Exercise
From the line containing "index.html do projeto" through the last line of the entries below, repeat each line word for word and leave out the rest.
Study material section start
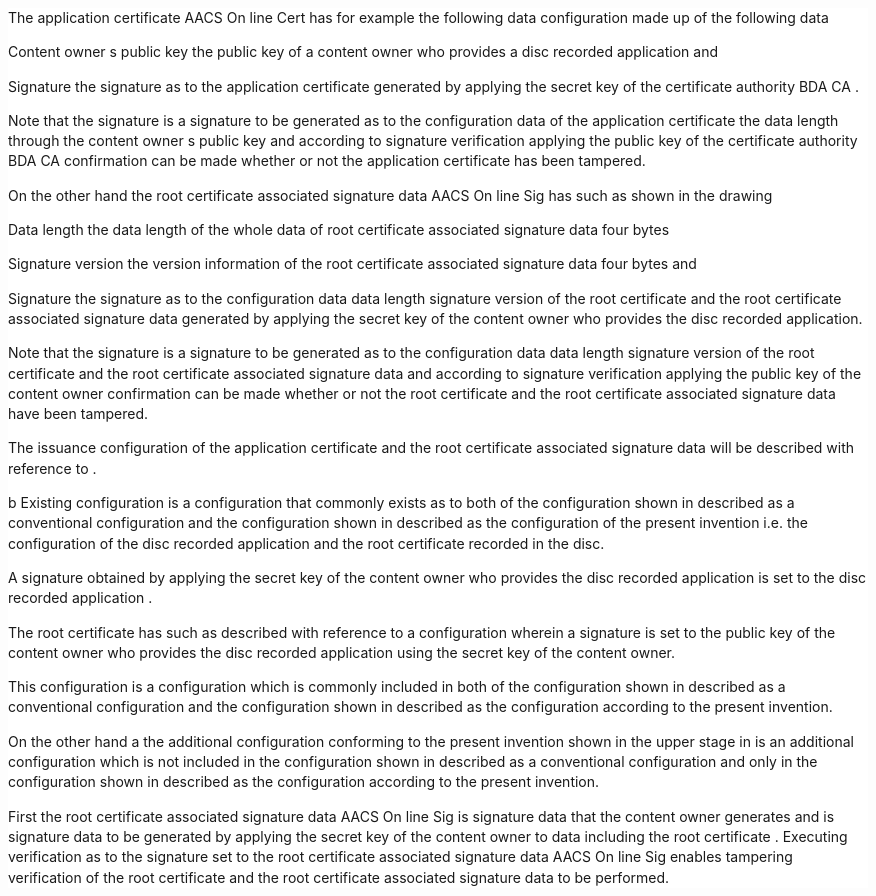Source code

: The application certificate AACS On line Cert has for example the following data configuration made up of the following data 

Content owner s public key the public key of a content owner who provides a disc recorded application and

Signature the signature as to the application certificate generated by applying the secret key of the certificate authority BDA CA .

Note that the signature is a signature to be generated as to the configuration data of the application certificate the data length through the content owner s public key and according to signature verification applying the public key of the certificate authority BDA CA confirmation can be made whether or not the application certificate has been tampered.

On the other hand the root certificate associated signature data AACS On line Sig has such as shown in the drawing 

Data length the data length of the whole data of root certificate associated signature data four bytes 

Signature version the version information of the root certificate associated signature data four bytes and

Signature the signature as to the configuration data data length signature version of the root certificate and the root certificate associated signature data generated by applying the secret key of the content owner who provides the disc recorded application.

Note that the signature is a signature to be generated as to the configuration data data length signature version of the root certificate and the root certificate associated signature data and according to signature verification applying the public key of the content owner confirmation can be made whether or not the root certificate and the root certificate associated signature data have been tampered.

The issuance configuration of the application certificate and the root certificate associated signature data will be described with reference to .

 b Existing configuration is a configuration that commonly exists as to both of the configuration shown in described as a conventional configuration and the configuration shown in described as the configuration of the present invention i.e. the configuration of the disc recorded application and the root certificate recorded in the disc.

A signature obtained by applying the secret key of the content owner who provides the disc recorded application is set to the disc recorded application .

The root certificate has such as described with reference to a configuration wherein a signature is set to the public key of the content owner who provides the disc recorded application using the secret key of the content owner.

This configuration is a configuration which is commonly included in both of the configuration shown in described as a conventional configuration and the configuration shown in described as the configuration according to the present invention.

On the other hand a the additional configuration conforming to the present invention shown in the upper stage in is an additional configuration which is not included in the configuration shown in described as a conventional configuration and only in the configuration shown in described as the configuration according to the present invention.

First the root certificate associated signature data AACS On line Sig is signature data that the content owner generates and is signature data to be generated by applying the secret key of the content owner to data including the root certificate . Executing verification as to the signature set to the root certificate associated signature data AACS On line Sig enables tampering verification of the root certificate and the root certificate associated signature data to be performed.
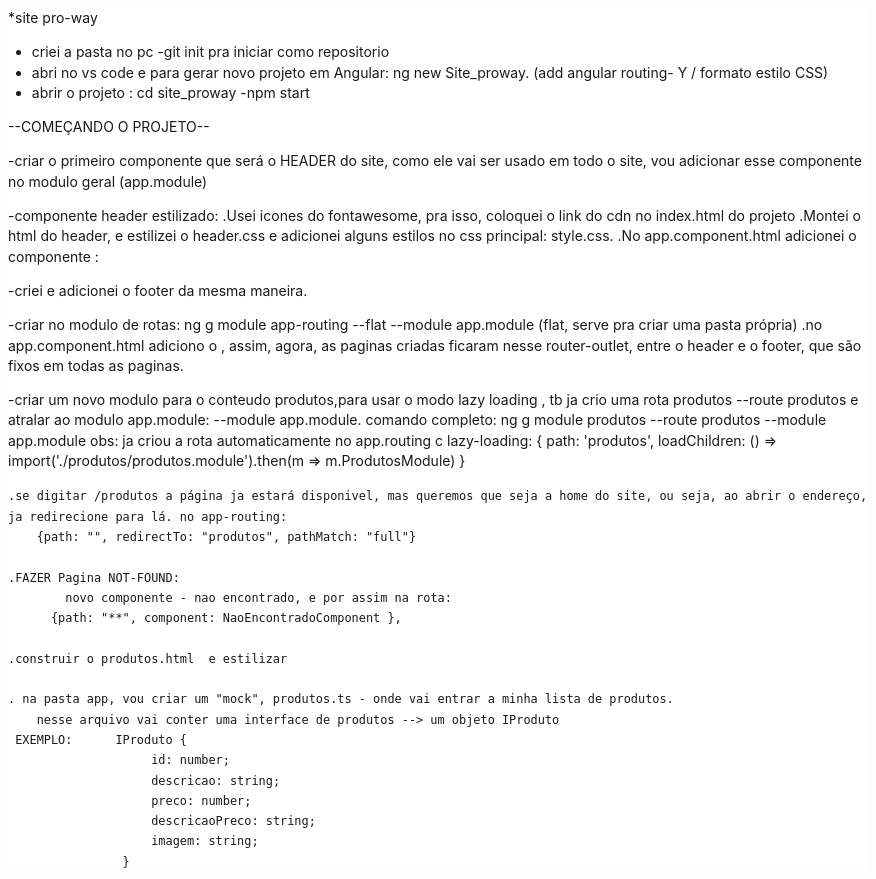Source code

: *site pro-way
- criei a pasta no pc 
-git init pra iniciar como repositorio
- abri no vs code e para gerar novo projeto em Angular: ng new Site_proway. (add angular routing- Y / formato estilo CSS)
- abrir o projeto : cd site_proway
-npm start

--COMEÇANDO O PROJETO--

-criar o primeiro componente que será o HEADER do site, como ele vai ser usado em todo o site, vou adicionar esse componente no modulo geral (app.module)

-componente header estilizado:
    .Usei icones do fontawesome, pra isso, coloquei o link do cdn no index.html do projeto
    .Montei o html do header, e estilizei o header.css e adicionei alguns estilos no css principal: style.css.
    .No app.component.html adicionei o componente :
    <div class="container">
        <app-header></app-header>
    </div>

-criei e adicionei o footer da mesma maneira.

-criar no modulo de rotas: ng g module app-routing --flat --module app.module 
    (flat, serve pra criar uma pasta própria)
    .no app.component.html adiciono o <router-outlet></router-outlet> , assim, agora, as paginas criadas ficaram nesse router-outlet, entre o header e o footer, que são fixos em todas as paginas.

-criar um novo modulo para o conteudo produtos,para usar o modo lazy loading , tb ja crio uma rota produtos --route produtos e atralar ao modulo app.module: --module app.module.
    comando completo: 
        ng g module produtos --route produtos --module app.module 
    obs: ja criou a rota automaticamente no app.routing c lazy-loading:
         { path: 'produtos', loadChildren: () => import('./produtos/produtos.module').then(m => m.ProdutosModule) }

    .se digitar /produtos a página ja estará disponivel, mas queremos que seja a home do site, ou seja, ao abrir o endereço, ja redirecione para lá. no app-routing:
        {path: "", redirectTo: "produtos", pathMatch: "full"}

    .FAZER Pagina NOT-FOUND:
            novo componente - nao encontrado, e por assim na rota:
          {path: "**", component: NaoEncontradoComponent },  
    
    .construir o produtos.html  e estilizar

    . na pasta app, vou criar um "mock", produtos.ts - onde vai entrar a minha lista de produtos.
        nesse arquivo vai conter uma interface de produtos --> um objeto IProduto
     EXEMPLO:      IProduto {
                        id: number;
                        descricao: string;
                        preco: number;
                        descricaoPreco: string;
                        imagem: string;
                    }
Study material section end
Exercise answer
    .Usei icones do fontawesome, pra isso, coloquei o link do cdn no index.html do projeto
    .Montei o html do header, e estilizei o header.css e adicionei alguns estilos no css principal: style.css.
    .No app.component.html adicionei o componente :
    <div class="container">
        <app-header></app-header>
    </div>

-criei e adicionei o footer da mesma maneira.

-criar no modulo de rotas: ng g module app-routing --flat --module app.module 
    (flat, serve pra criar uma pasta própria)
    .no app.component.html adiciono o <router-outlet></router-outlet> , assim, agora, as paginas criadas ficaram nesse router-outlet, entre o header e o footer, que são fixos em todas as paginas.

-criar um novo modulo para o conteudo produtos,para usar o modo lazy loading , tb ja crio uma rota produtos --route produtos e atralar ao modulo app.module: --module app.module.
    comando completo: 
        ng g module produtos --route produtos --module app.module 
    obs: ja criou a rota automaticamente no app.routing c lazy-loading:
         { path: 'produtos', loadChildren: () => import('./produtos/produtos.module').then(m => m.ProdutosModule) }

    .se digitar /produtos a página ja estará disponivel, mas queremos que seja a home do site, ou seja, ao abrir o endereço, ja redirecione para lá. no app-routing:
        {path: "", redirectTo: "produtos", pathMatch: "full"}

    .FAZER Pagina NOT-FOUND:
            novo componente - nao encontrado, e por assim na rota:
          {path: "**", component: NaoEncontradoComponent },  
    
    .construir o produtos.html  e estilizar

    . na pasta app, vou criar um "mock", produtos.ts - onde vai entrar a minha lista de produtos.
        nesse arquivo vai conter uma interface de produtos --> um objeto IProduto
     EXEMPLO:      IProduto {
                        id: number;
                        descricao: string;
                        preco: number;
                        descricaoPreco: string;
                        imagem: string;
                    }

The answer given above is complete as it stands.